Lauren and I are looking to expand our Short-Term Rental portfolio and have been discussing our goals. I am sure many of you are in the same boat. Lauren is a Lifestyle investor and I’m more of a Cash-flow investor…. (Click here, what type of investor are you)
So we have been debating on where to buy our next property.
I am predisposed to continuing to invest in our current market. We know the rents allow for good cashflow. The downside is that our down payment will be higher in this market and we will not use these additional properties. They will be purely cash-flowing investments. Therefore, we will be adding great investments in a strong market with proven cashflow…. but they will not expand our personal use…
Lauren on the other hand would prefer to invest in a new market and use a 10% down to purchase a property that we will use. If we follow Lauren’s model, we will invest less capital but our cash-flow will be low or just barely covering costs.
These properties will grow our net wealth over time and allow for personal use but will not increase our monthly cashflow…. this type of investment will be a lot of fun but will not move us forward on our path to financial freedom.
Now the properties that Lauren prefers are more high-end so that may be part of the problem. There may be some 10% down cashflowing options in these markets but we will need to continue looking. We know it is possible because we own a 10% down property that can cashflow 45k net.
The Market is HOT
We are also looking in HOT markets…. However, the market is HOT Everywhere….. in all sectors of real estate…. except commercial. We believe that Real estate is like the stock market. Don’t try to time it. If you find a deal that you like and the numbers work for you then go for it. Ask yourself: Will this property be worth more in 30 years then it is today? If your answer is Yes and you are a buy and hold investor then you will probably be fine.
The next burning thought is…. Are housing prices going to crash?….
Maybe, or maybe inflation is going to continue and prices will continue to climb… Or maybe the fed increases rates and the housing market drops 10%-20% but the mortgage payments remain the same because the interest rates are higher. Yes, you could get into trouble with massive drops in equity if you are looking for a short-term turn around but that is not how we purchase our STRs. We buy and hold.
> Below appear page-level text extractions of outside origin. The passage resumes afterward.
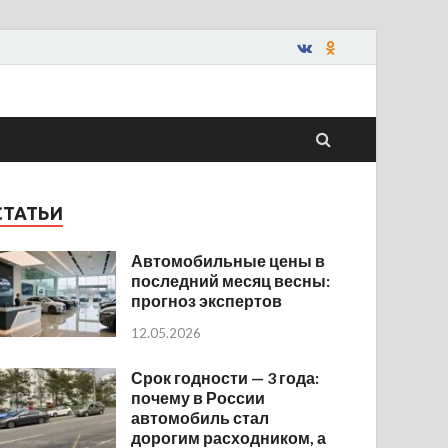
СТАТЬИ
Автомобильные цены в
последний месяц весны:
прогноз экспертов
12.05.2026
Срок годности — 3 года:
почему в России
автомобиль стал
дорогим расходником, а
What if bookings go down? Will lockdowns return?
Another concern is travel. What if travel and bookings decrease. 2020 was dramatic and even with all the lockdowns we were able to manage our properties by maintaining a reserve. A lack of cash reserves is a way to fast track your path to financial ruin, not freedom.
The rental market in STRs is highly variable and maintaining cash reserves is very important. Lauren and I maintain 6-10 months of reserves. We may need to increase that to 12 months after the covid-era. Some might argue that holding reserves is a waste but I would rather sleep at night knowing that the mortgages will be covered than depend on raiding my retirement or HELOC to cover expenses.
HELOCs can dry up during a financial crisis and retirement accounts can “lose” significant value, which would be the worst time to make a withdrawal. In the end, holding reserves provides stability, peace and confidence during your STR journey.
We are continuing to expand our portfolio and hope that you will join us on our Journey to Financial Freedom.